German politician (1880–1948)

Adolf Bauser (11 December 1880 - 16 November 1948) was a German teacher, member of the Reichstag for the Reich Party for Civil Rights and Deflation and delegate for the Christian Democratic Union in the Landtag of Württemberg-Baden.

Bauser came to politics in the German Empire as a member of the Progressive People's Party and following the establishment of the Weimar Republic he switched to the German Democratic Party. However, as a response to the inflation in the Weimar Republic Bauser, in 1923, became a founder member of the Sparerbundes für das Deutsche Reich, a pressure group for professionals hit by inflation. In August 1926 this group established the Reich Party for Civil Rights and Deflation (commonly known as VRP from its other name Volksrechtpartei) and Bauer was appointed party chairman. The group sought greater influence for its members in order to force revaluation.

On 10 June 1929 Bauser was appointed to the Landtag des freien Volksstaats Württemberg following a judgement of court, remaining a member until April 1932. At the Reichstag election in July 1932 he became the only VRP member to be elected to the national parliament after the party concluded a pact with the Christian Social People's Service. After losing his seat that November Bauser spent the remainder of the Weimar period in an unsuccessful attempt at building a united party of the centre. Little is known of Bauser's life under the Nazi Party although he was dismissed from his teaching post in 1939.

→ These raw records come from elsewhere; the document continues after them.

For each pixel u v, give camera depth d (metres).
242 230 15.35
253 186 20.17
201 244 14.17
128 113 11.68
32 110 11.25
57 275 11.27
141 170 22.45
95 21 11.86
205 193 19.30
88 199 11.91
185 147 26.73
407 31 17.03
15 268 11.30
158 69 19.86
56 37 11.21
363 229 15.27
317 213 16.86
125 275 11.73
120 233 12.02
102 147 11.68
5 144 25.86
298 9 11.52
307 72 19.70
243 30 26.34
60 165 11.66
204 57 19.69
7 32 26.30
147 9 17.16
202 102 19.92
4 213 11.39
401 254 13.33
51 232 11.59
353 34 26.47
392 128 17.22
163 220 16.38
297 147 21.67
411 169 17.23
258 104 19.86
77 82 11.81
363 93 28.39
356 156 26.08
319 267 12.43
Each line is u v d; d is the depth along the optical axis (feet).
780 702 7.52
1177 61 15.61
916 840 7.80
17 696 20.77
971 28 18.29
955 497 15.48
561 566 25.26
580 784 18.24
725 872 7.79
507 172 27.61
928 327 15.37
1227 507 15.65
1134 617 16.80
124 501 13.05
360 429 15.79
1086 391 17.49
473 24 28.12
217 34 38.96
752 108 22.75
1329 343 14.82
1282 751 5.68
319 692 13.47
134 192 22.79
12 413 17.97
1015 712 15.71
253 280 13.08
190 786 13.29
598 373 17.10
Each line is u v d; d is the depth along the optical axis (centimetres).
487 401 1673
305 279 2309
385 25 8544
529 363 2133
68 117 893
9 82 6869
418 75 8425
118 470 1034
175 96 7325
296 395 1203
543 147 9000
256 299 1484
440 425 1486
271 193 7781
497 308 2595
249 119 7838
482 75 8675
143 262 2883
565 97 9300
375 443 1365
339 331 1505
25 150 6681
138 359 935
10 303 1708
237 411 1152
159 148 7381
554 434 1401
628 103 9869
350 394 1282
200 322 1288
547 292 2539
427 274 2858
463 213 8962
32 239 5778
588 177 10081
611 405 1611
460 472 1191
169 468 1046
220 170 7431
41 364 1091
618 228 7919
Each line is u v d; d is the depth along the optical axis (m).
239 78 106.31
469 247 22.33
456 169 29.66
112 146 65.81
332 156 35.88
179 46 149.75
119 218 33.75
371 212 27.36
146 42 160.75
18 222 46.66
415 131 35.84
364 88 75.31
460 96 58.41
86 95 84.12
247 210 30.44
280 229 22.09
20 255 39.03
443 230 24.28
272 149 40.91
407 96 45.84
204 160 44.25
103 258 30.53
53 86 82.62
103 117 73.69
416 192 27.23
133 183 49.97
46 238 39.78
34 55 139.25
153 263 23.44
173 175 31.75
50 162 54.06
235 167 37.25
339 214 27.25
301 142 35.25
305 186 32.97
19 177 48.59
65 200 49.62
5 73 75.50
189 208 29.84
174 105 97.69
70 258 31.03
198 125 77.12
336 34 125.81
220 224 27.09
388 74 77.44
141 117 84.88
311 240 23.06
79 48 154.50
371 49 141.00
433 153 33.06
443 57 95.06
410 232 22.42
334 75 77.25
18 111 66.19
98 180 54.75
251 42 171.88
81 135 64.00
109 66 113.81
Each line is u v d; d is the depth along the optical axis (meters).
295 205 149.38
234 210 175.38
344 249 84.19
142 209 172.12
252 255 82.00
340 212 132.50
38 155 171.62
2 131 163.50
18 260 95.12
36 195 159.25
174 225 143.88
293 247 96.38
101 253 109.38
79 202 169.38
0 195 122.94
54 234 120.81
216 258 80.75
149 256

Following the overthrow of the Nazis Bauser became director of the Pädagogischen Instituts in Stuttgart in 1945. He returned to politics in 1947 as a leading figure in the Zentralverbands der Fliegergeschädigten, Evakuierten und Währungsgeschädigten (ZVF) and was involved in publishing the ZVF magazine Selbsthilfe. He represented the CDU in the Landtag of Württemberg-Baden from its formation in 1946 until his death in 1948.